Many people aren't prepared for the huge amount of work it takes to raise a puppy and are shocked when faced with the reality. You're not alone in feeling overwhelmed, but you do have a choice to make: either buckle down and do the work, or re-home him quickly, while he's still young. If he comes from a good breeder, your contract will state that you have to return him to the breeder if you decide not to keep him. If you don't have that type of contract, or if he comes from a less-than-stellar breeder who won't take him back, or if you bought him from a pet store, the best way to rehome him would be to contact your local Golden Retriever rescue and ask them to identify a good family for him. Whatever you do, don't sell him on Craiglist or via the classified ads. If you do that, there's a better than even chance that he'll end up as bait for a fighting dog ring, or in a laboratory somewhere. Find a rescue group and let them rehome him.

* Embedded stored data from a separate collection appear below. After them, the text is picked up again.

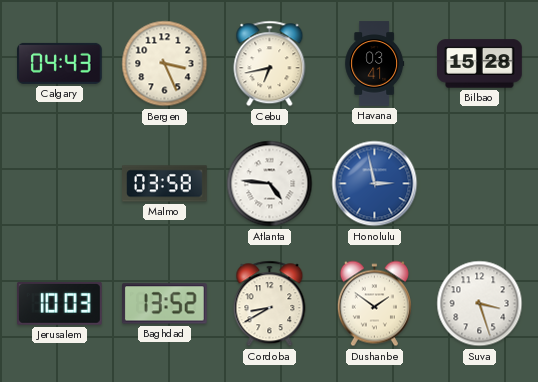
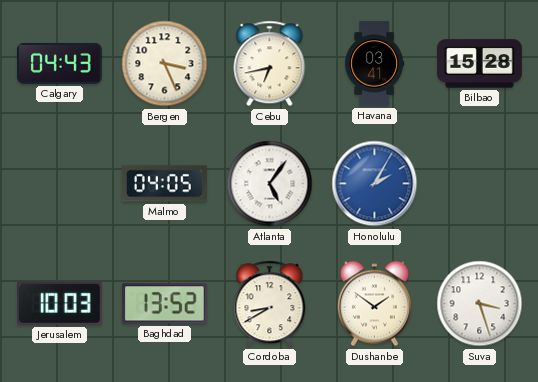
Malmo: 03:58 -> 04:05
Atlanta: 4:46 -> 5:06
Honolulu: 2:58 -> 2:05
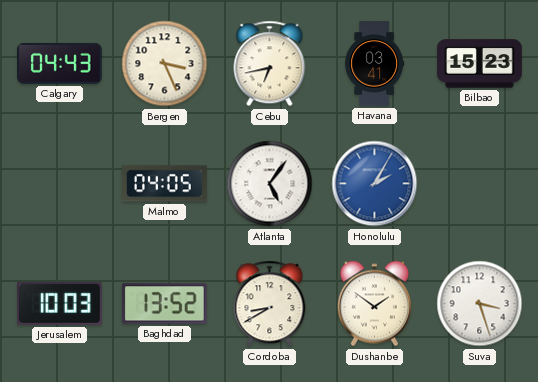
Bilbao: 15:28 -> 15:23
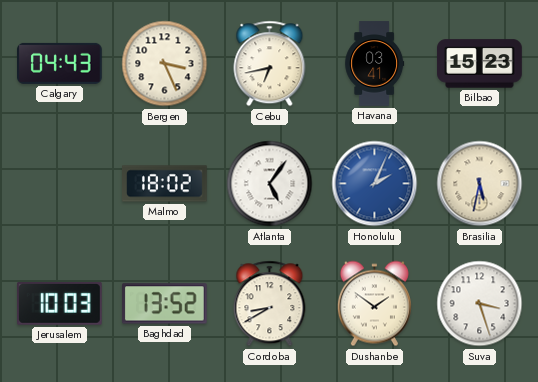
Malmo: 04:05 -> 18:02
Honolulu: 2:05 -> 2:04
Brasilia: none -> 5:32
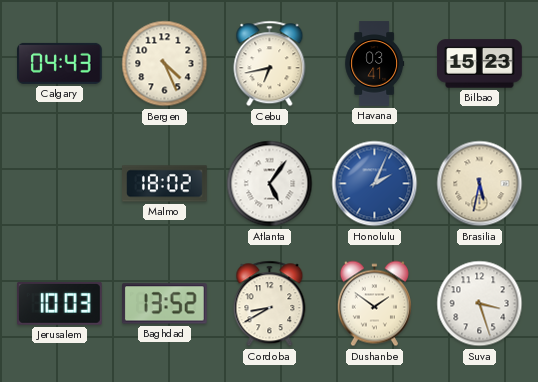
Bergen: 3:26 -> 4:26
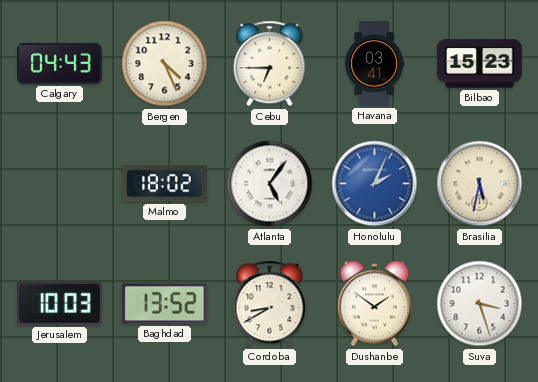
Cebu: 6:43 -> 6:45
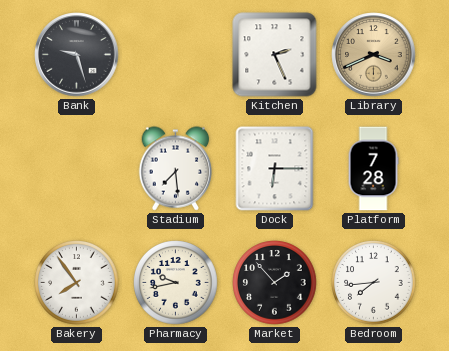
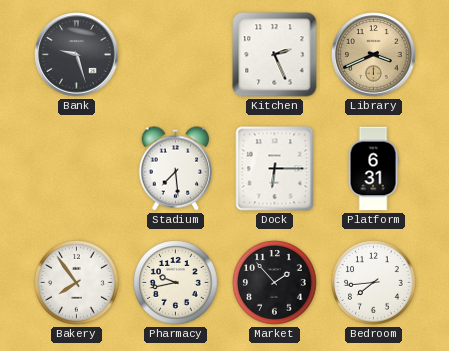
Platform: 7:28 -> 6:31
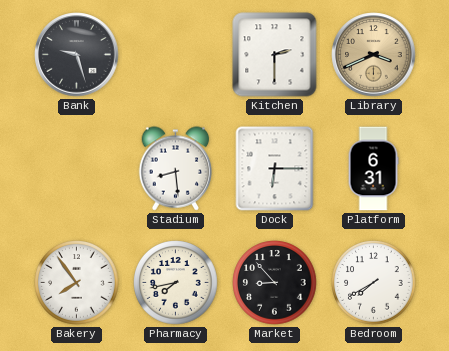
Kitchen: 2:26 -> 2:30
Stadium: 7:29 -> 8:29
Pharmacy: 9:43 -> 7:43
Market: 1:53 -> 8:53
Bedroom: 7:44 -> 7:40
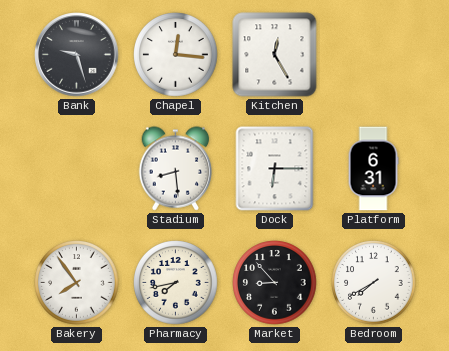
Chapel: none -> 12:16
Kitchen: 2:30 -> 12:25
Library: 3:41 -> none
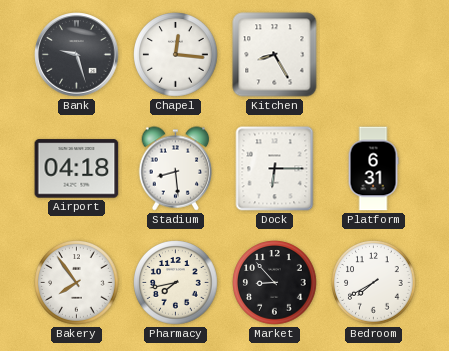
Kitchen: 12:25 -> 8:25
Airport: none -> 04:18
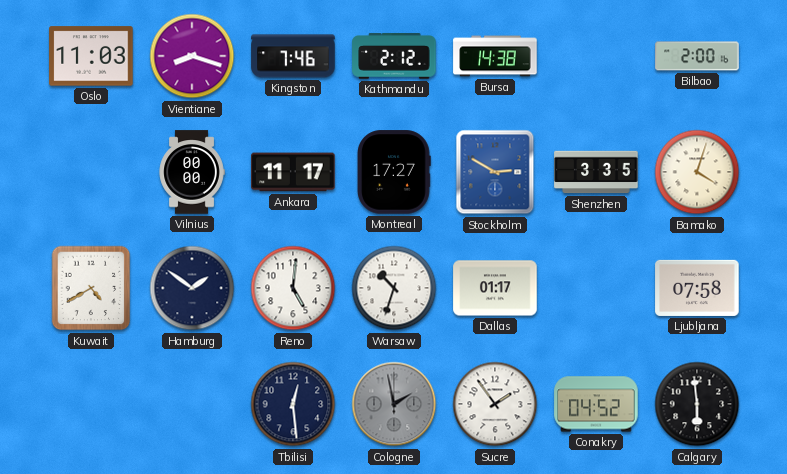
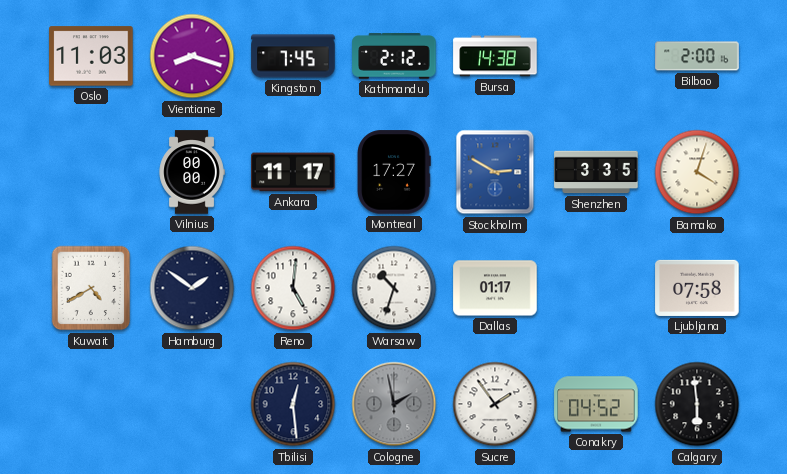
Kingston: 7:46 -> 7:45
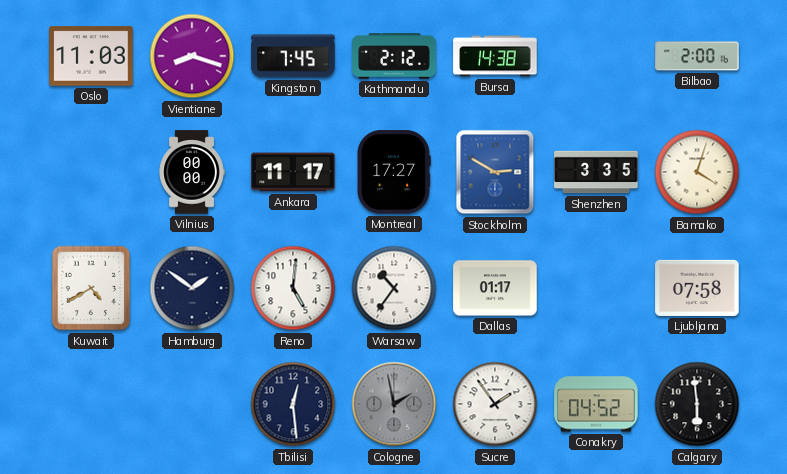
Warsaw: 10:33 -> 10:36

And last, a dog is a lifelong commitment. Living with a dog in an apartment means taking him out several times a day, every single day, and making sure he gets plenty of exercise. A young adult Golden needs a minimum of an hour's exercise per day - not just walking on leash, but aerobic and mental exercise: training, running, retrieving tennis balls, etc. Or a sport like flyball, agility, scent detection and so on. Having a dog means missing out on after-work drinks with colleagues, or spontaneous weekend activities, because you have to go home and take the dog out. It means making lots of adjustments to your life to accommodate him (vacations, activities, etc.). It truly is a lifestyle choice.
You can do this. It absolutely does get better. But you have to want it.
I wish you good luck with your pup and I hope things work out for you, and for him.